WASHINGTON, Feb 16
US wholesale inflation resumed its upward trajectory in January, driven higher by rising costs for hospital care, transportation and clothing, the Labor Department reported Thursday.
Coming after a flat December, the upward movement saw one key measure hit a nine-month high and another reach its highest level since records began three years ago.
With Wall Street on a volatile ride this month, markets are especially sensitive to signs of rising price pressures and hints the central bank may hike benchmark interest rates this year more quickly than expected.
The Producer Price Index, which tracks the cost of wholesale goods and services, posted a 0.4 percent rise in January, matching analyst expectations, according to the Labor Department.
Wholesale prices for outpatient care and bus fares rose, as did gasoline, diesel and jet prices along with electricity, iron and steel scrap.

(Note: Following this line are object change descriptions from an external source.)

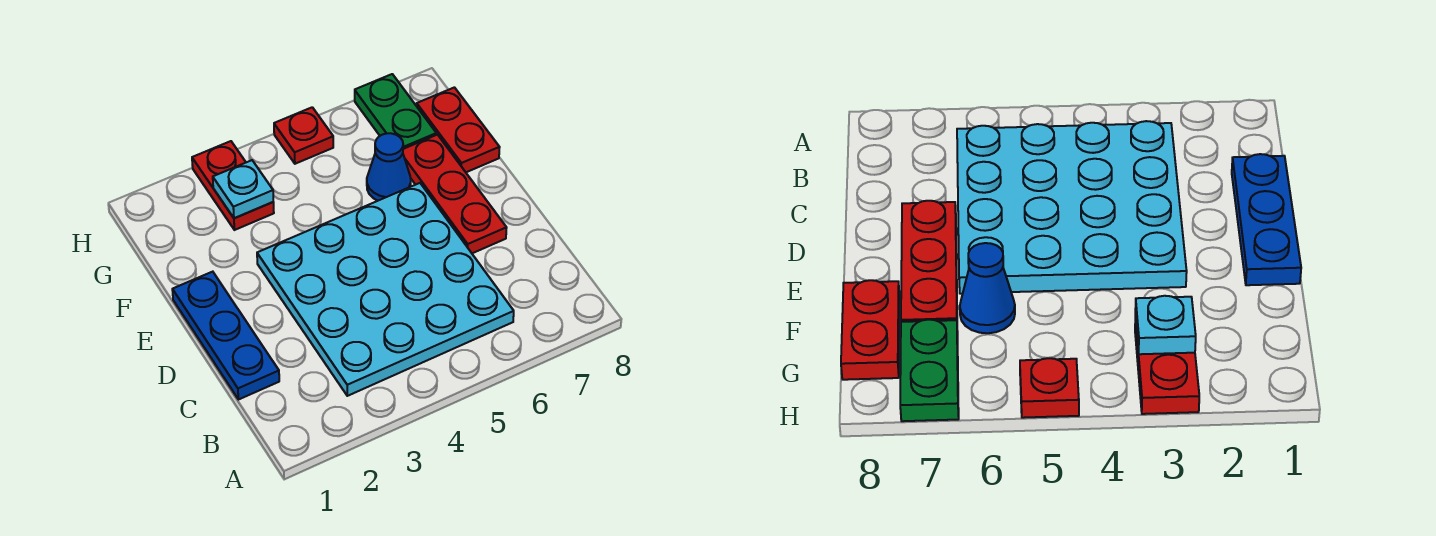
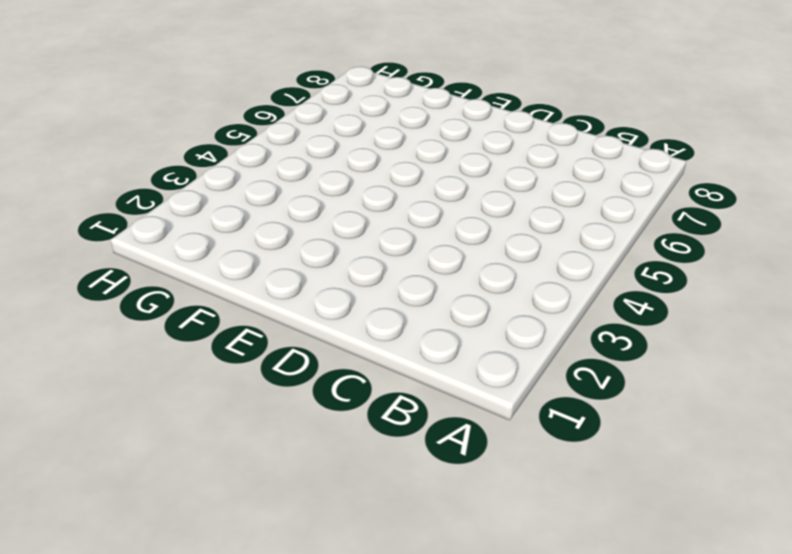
none -> cyan plate B3:E6 level 1
none -> blue plate C1:E1 level 1

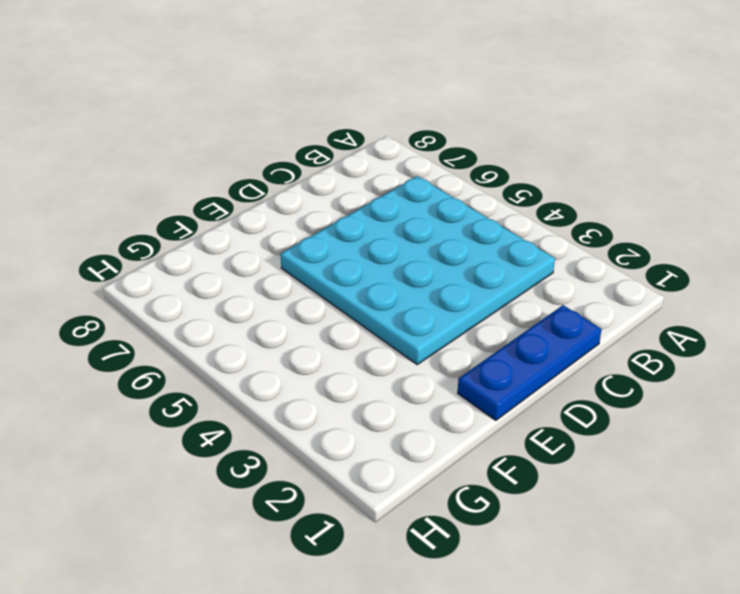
none -> red plate D7:F7 level 1
none -> blue cone F6 level 1

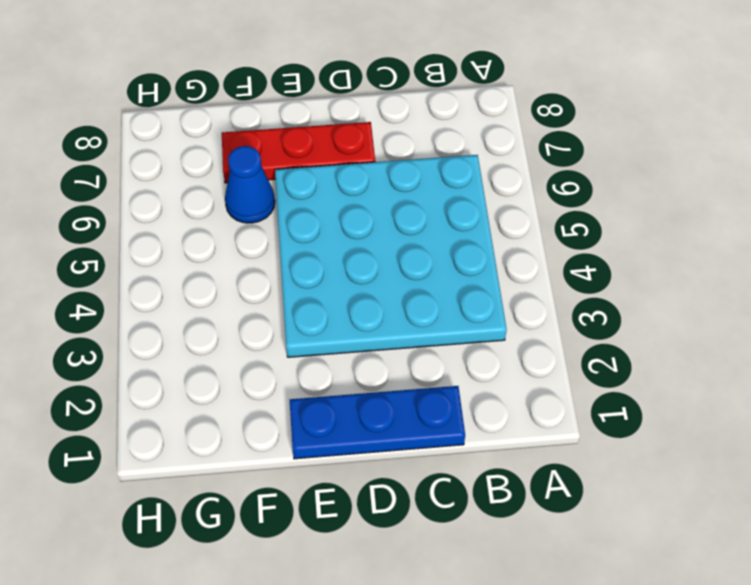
none -> red plate F8:G8 level 1
none -> red plate G3:H3 level 1

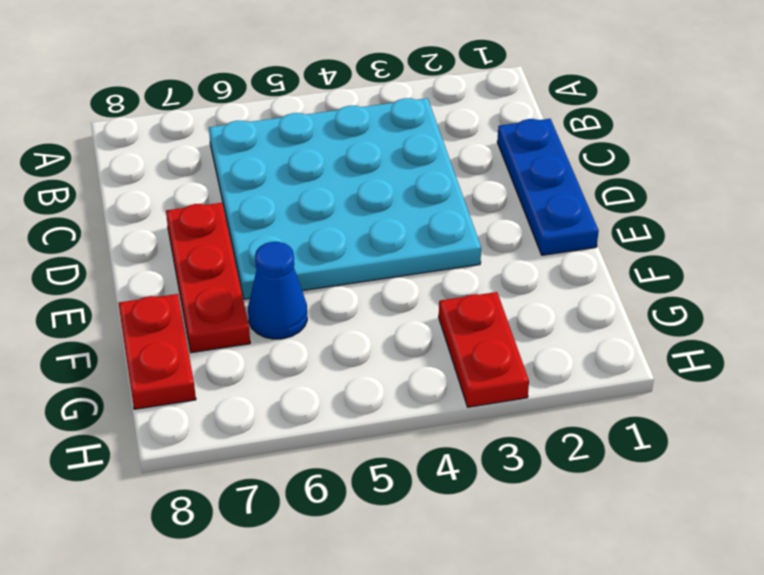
none -> green plate G7:H7 level 1
none -> red plate H5 level 1

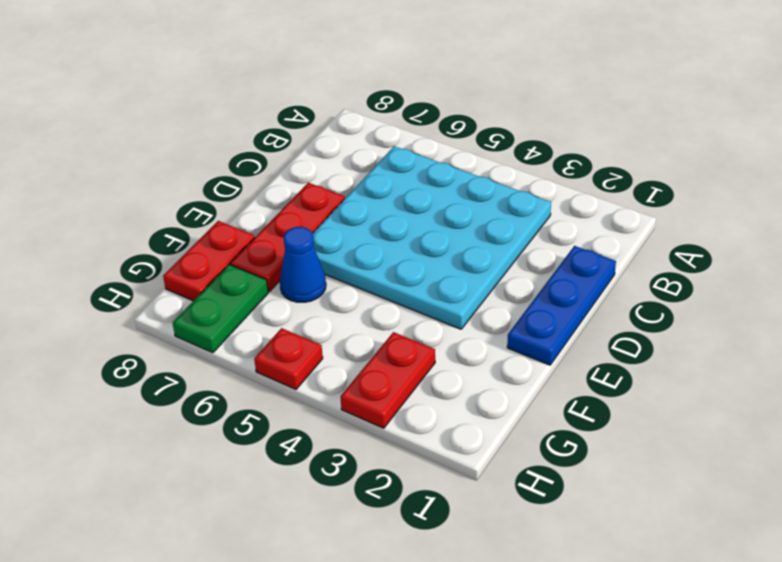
none -> cyan plate G3 level 2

Year-on-year, December’s price changes put the index up 2.7 percent over January of last year — up a tenth of a point from December but still lower than November’s 3.1 percent.
Excluding the volatile food and fuel categories, “core” goods prices rose 0.2 percent for the month, the same as in December.
Year-on-year, this measure rose 2.5 percent, its highest level since officials began tracking it in August of 2014.
The new figures come a day after the Labor Department reported a sudden jump in the more closely watched Consumer Prices Index.
The Federal Reserve is widely expected to raise interest rates next month but investors have grown jittery in recent weeks that policymakers could tighten rates as many as four times this year instead of the expected three.
Ian Shepherdson of Pantheon Macroeconomics said Thursday that health care services had seen their biggest jump in eight years, with a one-percent spike in the cost of outpatient hospital services.
“Prior data showed no sign of upward pressure, so for now we assume this is noise rather than a shift in the trend,” he said in a research note.